Exercise details
In the copy, keep every record exact and leave out all images.

Input material
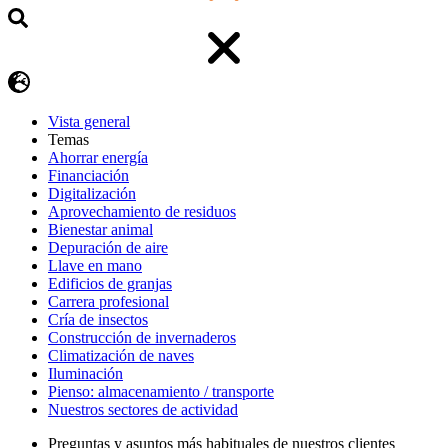
Vista general
Temas
Ahorrar energía
Financiación
Digitalización
Aprovechamiento de residuos
Bienestar animal
Depuración de aire
Llave en mano
Edificios de granjas
Carrera profesional
Cría de insectos
Construcción de invernaderos
Climatización de naves
Iluminación
Pienso: almacenamiento / transporte
Nuestros sectores de actividad
Preguntas y asuntos más habituales de nuestros clientes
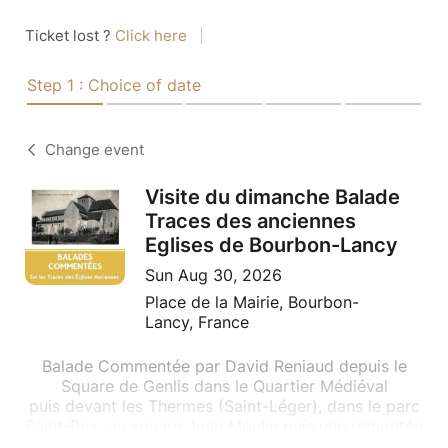
Ticket lost ?
Click here
|
Step 1 : Choice of date
Change event
Visite du dimanche Balade
Traces des anciennes
Eglises de Bourbon-Lancy
Sun Aug 30, 2026
Place de la Mairie, Bourbon-
Lancy, France
Balade Commentée par David Reniaud depuis le
Square de Genlis dans le Quartier Médiéval
puis devant les Thermes (Saint-Léger), dans le parc
Saint-Prix, au square Jean Moulin puis une remontée
par la gendarmerie, au Musée Saint-Nazaire et enfin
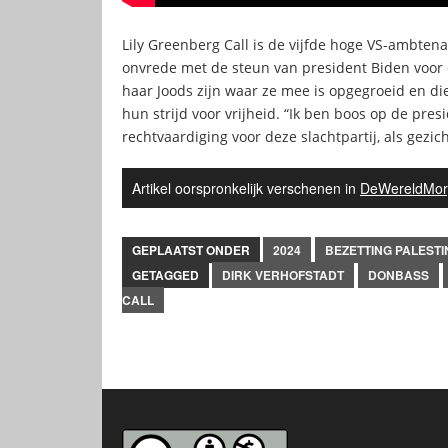
Lily Greenberg Call is de vijfde hoge VS-ambten
onvrede met de steun van president Biden voor 
haar Joods zijn waar ze mee is opgegroeid en di
hun strijd voor vrijheid. “Ik ben boos op de pre
rechtvaardiging voor deze slachtpartij, als gezic
Artikel oorspronkelijk verschenen in
DeWereldMor
GEPLAATST ONDER
2024
BEZETTING PALESTI
GETAGGED
DIRK VERHOFSTADT
DONBASS
CALL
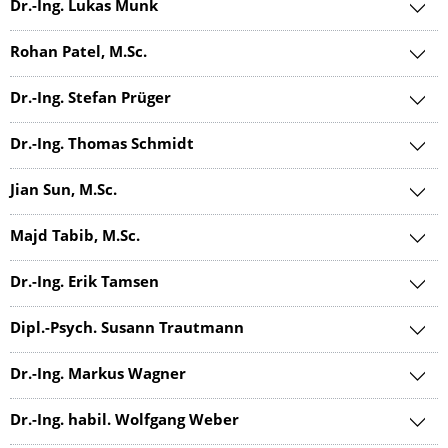
Dr.-Ing. Lukas Munk
Rohan Patel, M.Sc.
Dr.-Ing. Stefan Prüger
Dr.-Ing. Thomas Schmidt
Jian Sun, M.Sc.
Majd Tabib, M.Sc.
Dr.-Ing. Erik Tamsen
Dipl.-Psych. Susann Trautmann
Dr.-Ing. Markus Wagner
Dr.-Ing. habil. Wolfgang Weber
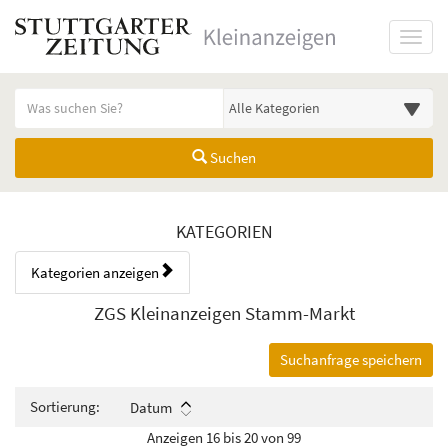
Startseite
Toggl
Meldungsbereich für Such- und Filterstatus
Suchbegriff
Alle Kategorien
Suchen
Kategorien & Anzeigen Übers
KATEGORIEN
Kategorien anzeigen
Bedienhinweis: Navigieren Sie mit Tab (Shift+Tab zurück). Drücken Sie
Rubrik:
ZGS Kleinanzeigen Stamm-Markt
Suchanfrage speichern
Sortierung:
Datum
Anzeigen 16 bis 20 von 99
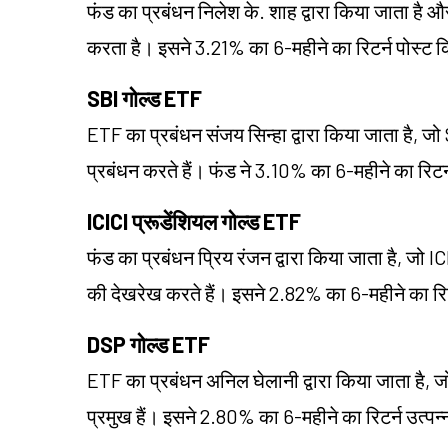
फंड का प्रबंधन निलेश के. शाह द्वारा किया जाता है
करता है। इसने 3.21% का 6-महीने का रिटर्न पोस्ट क
SBI गोल्ड ETF
ETF का प्रबंधन संजय सिन्हा द्वारा किया जाता है, ज
प्रबंधन करते हैं। फंड ने 3.10% का 6-महीने का रिट
ICICI प्रूडेंशियल गोल्ड ETF
फंड का प्रबंधन प्रिय रंजन द्वारा किया जाता है, जो IC
की देखरेख करते हैं। इसने 2.82% का 6-महीने का रिटर
DSP गोल्ड ETF
ETF का प्रबंधन अनिल घेलानी द्वारा किया जाता है, जो 
प्रमुख हैं। इसने 2.80% का 6-महीने का रिटर्न उत्पन्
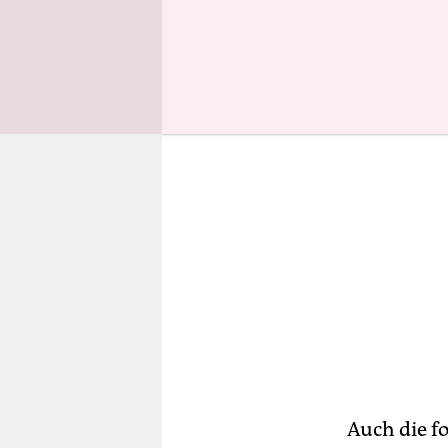
möglicherwe
Auch die fo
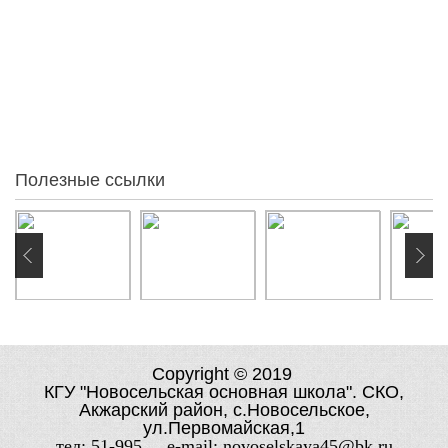
Статистика
95
За месяц
86
За неделю
54
Вчера
0
Сегодня
0
Онлайн:
Полезные ссылки
Copyright © 2019
КГУ "Новосельская основная школа". СКО,
Акжарский район, с.Новосельское,
ул.Первомайская,1
тел: 51-995 e-mail: novoselskaya45@bk.ru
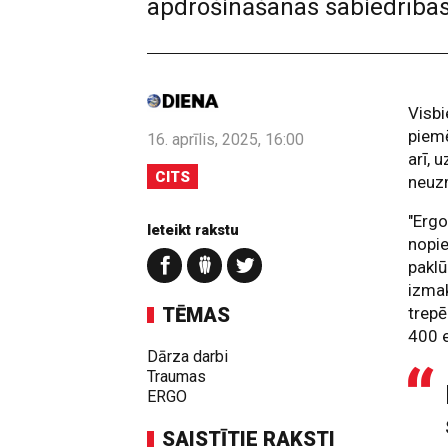
apdrošināšanas sabiedrības
Visbi
piemē
16. aprīlis, 2025, 16:00
arī, 
CITS
neuzm
"Ergo
Ieteikt rakstu
nopie
paklū
izmak
TĒMAS
trepē
400 e
Dārza darbi
Traumas
ERGO
SAISTĪTIE RAKSTI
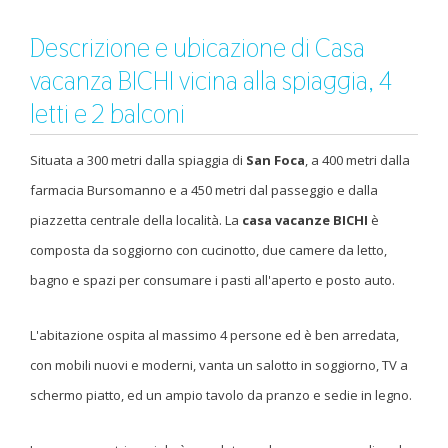
Descrizione e ubicazione di Casa
vacanza BICHI vicina alla spiaggia, 4
letti e 2 balconi
Situata a 300 metri dalla spiaggia di
San Foca
, a 400 metri dalla
farmacia Bursomanno e a 450 metri dal passeggio e dalla
piazzetta centrale della località. La
casa vacanze BICHI
è
composta da soggiorno con cucinotto, due camere da letto,
bagno e spazi per consumare i pasti all'aperto e posto auto.
L'abitazione ospita al massimo 4 persone ed è ben arredata,
con mobili nuovi e moderni, vanta un salotto in soggiorno, TV a
schermo piatto, ed un ampio tavolo da pranzo e sedie in legno.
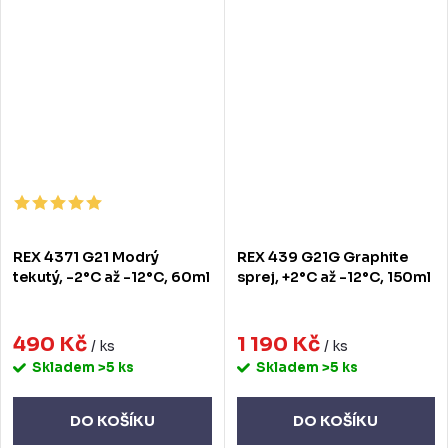
REX 4371 G21 Modrý
REX 439 G21G Graphite
tekutý, -2°C až -12°C, 60ml
sprej, +2°C až -12°C, 150ml
490 Kč
1 190 Kč
/ ks
/ ks
Skladem
>5 ks
Skladem
>5 ks
DO KOŠÍKU
DO KOŠÍKU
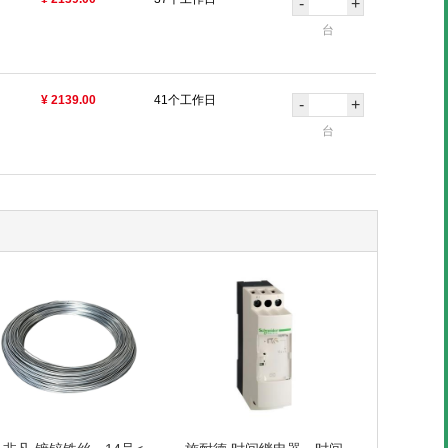
-
+
台
¥ 2139.00
41个工作日
-
+
台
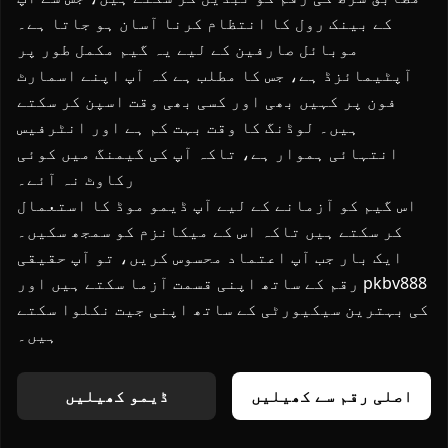
کے بینک رول کا انتظام کرنا آسان ہو جاتا ہے۔
موبائل صارفین کے لیے یہ گیم مکمل طور پر
آپٹیمائزڈ ہے، جس کا مطلب ہے کہ آپ اپنے اسمارٹ
فون پر کہیں بھی اور کسی بھی وقت اسپن کر سکتے
ہیں۔ لوڈنگ کا وقت بہت کم ہے اور انٹرفیس
انتہائی ہموار ہے، تاکہ آپ کی گیمنگ میں کوئی
رکاوٹ نہ آئے۔
اس گیم کو آزمانے کے لیے آپ ڈیمو موڈ کا استعمال
کر سکتے ہیں تاکہ اس کے میکانزم کو سمجھ سکیں۔
ایک بار جب آپ اعتماد محسوس کریں، تو آپ حقیقی
رقم کے ساتھ اپنی قسمت آزما سکتے ہیں اور pkbv888
کی بہترین سیکیورٹی کے ساتھ اپنی جیت نکلوا سکتے
ہیں۔
اصلی رقم سے کھیلیں
ڈیمو کھیلیں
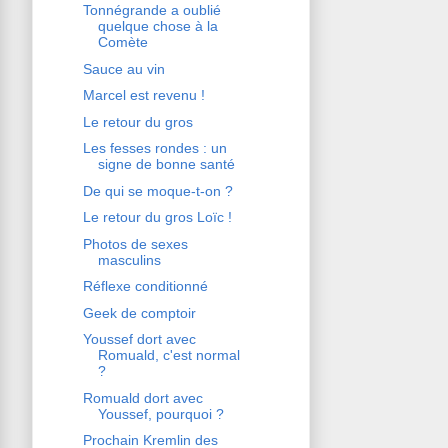
Tonnégrande a oublié
quelque chose à la
Comète
Sauce au vin
Marcel est revenu !
Le retour du gros
Les fesses rondes : un
signe de bonne santé
De qui se moque-t-on ?
Le retour du gros Loïc !
Photos de sexes
masculins
Réflexe conditionné
Geek de comptoir
Youssef dort avec
Romuald, c'est normal
?
Romuald dort avec
Youssef, pourquoi ?
Prochain Kremlin des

Answer area
Vista general
Temas
Ahorrar energía
Financiación
Digitalización
Aprovechamiento de residuos
Bienestar animal
Depuración de aire
Llave en mano
Edificios de granjas
Carrera profesional
Cría de insectos
Construcción de invernaderos
Climatización de naves
Iluminación
Pienso: almacenamiento / transporte
Nuestros sectores de actividad
Preguntas y asuntos más habituales de nuestros clientes
Ticket lost ?
Click here
|
Step 1 : Choice of date
Change event
Visite du dimanche Balade
Traces des anciennes
Eglises de Bourbon-Lancy
Sun Aug 30, 2026
Place de la Mairie, Bourbon-
Lancy, France
Balade Commentée par David Reniaud depuis le
Square de Genlis dans le Quartier Médiéval
puis devant les Thermes (Saint-Léger), dans le parc
Saint-Prix, au square Jean Moulin puis une remontée
par la gendarmerie, au Musée Saint-Nazaire et enfin
Lily Greenberg Call is de vijfde hoge VS-ambten
onvrede met de steun van president Biden voor 
haar Joods zijn waar ze mee is opgegroeid en di
hun strijd voor vrijheid. “Ik ben boos op de pre
rechtvaardiging voor deze slachtpartij, als gezic
Artikel oorspronkelijk verschenen in
DeWereldMor
GEPLAATST ONDER
2024
BEZETTING PALESTI
GETAGGED
DIRK VERHOFSTADT
DONBASS
CALL
Dr.-Ing. Lukas Munk
Rohan Patel, M.Sc.
Dr.-Ing. Stefan Prüger
Dr.-Ing. Thomas Schmidt
Jian Sun, M.Sc.
Majd Tabib, M.Sc.
Dr.-Ing. Erik Tamsen
Dipl.-Psych. Susann Trautmann
Dr.-Ing. Markus Wagner
Dr.-Ing. habil. Wolfgang Weber
Startseite
Toggl
Meldungsbereich für Such- und Filterstatus
Suchbegriff
Alle Kategorien
Suchen
Kategorien & Anzeigen Übers
KATEGORIEN
Kategorien anzeigen
Bedienhinweis: Navigieren Sie mit Tab (Shift+Tab zurück). Drücken Sie
Rubrik:
ZGS Kleinanzeigen Stamm-Markt
Suchanfrage speichern
Sortierung:
Datum
Anzeigen 16 bis 20 von 99
फंड का प्रबंधन निलेश के. शाह द्वारा किया जाता है
करता है। इसने 3.21% का 6-महीने का रिटर्न पोस्ट क
SBI गोल्ड ETF
ETF का प्रबंधन संजय सिन्हा द्वारा किया जाता है, ज
प्रबंधन करते हैं। फंड ने 3.10% का 6-महीने का रिट
ICICI प्रूडेंशियल गोल्ड ETF
फंड का प्रबंधन प्रिय रंजन द्वारा किया जाता है, जो IC
की देखरेख करते हैं। इसने 2.82% का 6-महीने का रिटर
DSP गोल्ड ETF
ETF का प्रबंधन अनिल घेलानी द्वारा किया जाता है, जो 
प्रमुख हैं। इसने 2.80% का 6-महीने का रिटर्न उत्पन्
möglicherwe
Auch die fo
Статистика
95
За месяц
86
За неделю
54
Вчера
0
Сегодня
0
Онлайн:
Полезные ссылки
Copyright © 2019
КГУ "Новосельская основная школа". СКО,
Акжарский район, с.Новосельское,
ул.Первомайская,1
тел: 51-995 e-mail: novoselskaya45@bk.ru
apdrošināšanas sabiedrības
Visbi
piemē
16. aprīlis, 2025, 16:00
arī, 
CITS
neuzm
"Ergo
Ieteikt rakstu
nopie
paklū
izmak
TĒMAS
trepē
400 e
Dārza darbi
Traumas
ERGO
SAISTĪTIE RAKSTI
Descrizione e ubicazione di Casa
vacanza BICHI vicina alla spiaggia, 4
letti e 2 balconi
Situata a 300 metri dalla spiaggia di
San Foca
, a 400 metri dalla
farmacia Bursomanno e a 450 metri dal passeggio e dalla
piazzetta centrale della località. La
casa vacanze BICHI
è
composta da soggiorno con cucinotto, due camere da letto,
bagno e spazi per consumare i pasti all'aperto e posto auto.
L'abitazione ospita al massimo 4 persone ed è ben arredata,
con mobili nuovi e moderni, vanta un salotto in soggiorno, TV a
schermo piatto, ed un ampio tavolo da pranzo e sedie in legno.
REX 4371 G21 Modrý
REX 439 G21G Graphite
tekutý, -2°C až -12°C, 60ml
sprej, +2°C až -12°C, 150ml
490 Kč
1 190 Kč
/ ks
/ ks
Skladem
>5 ks
Skladem
>5 ks
DO KOŠÍKU
DO KOŠÍKU
-
+
台
¥ 2139.00
41个工作日
-
+
台
کے بینک رول کا انتظام کرنا آسان ہو جاتا ہے۔
موبائل صارفین کے لیے یہ گیم مکمل طور پر
آپٹیمائزڈ ہے، جس کا مطلب ہے کہ آپ اپنے اسمارٹ
فون پر کہیں بھی اور کسی بھی وقت اسپن کر سکتے
ہیں۔ لوڈنگ کا وقت بہت کم ہے اور انٹرفیس
انتہائی ہموار ہے، تاکہ آپ کی گیمنگ میں کوئی
رکاوٹ نہ آئے۔
اس گیم کو آزمانے کے لیے آپ ڈیمو موڈ کا استعمال
کر سکتے ہیں تاکہ اس کے میکانزم کو سمجھ سکیں۔
ایک بار جب آپ اعتماد محسوس کریں، تو آپ حقیقی
رقم کے ساتھ اپنی قسمت آزما سکتے ہیں اور pkbv888
کی بہترین سیکیورٹی کے ساتھ اپنی جیت نکلوا سکتے
ہیں۔
اصلی رقم سے کھیلیں
ڈیمو کھیلیں
Tonnégrande a oublié
quelque chose à la
Comète
Sauce au vin
Marcel est revenu !
Le retour du gros
Les fesses rondes : un
signe de bonne santé
De qui se moque-t-on ?
Le retour du gros Loïc !
Photos de sexes
masculins
Réflexe conditionné
Geek de comptoir
Youssef dort avec
Romuald, c'est normal
?
Romuald dort avec
Youssef, pourquoi ?
Prochain Kremlin des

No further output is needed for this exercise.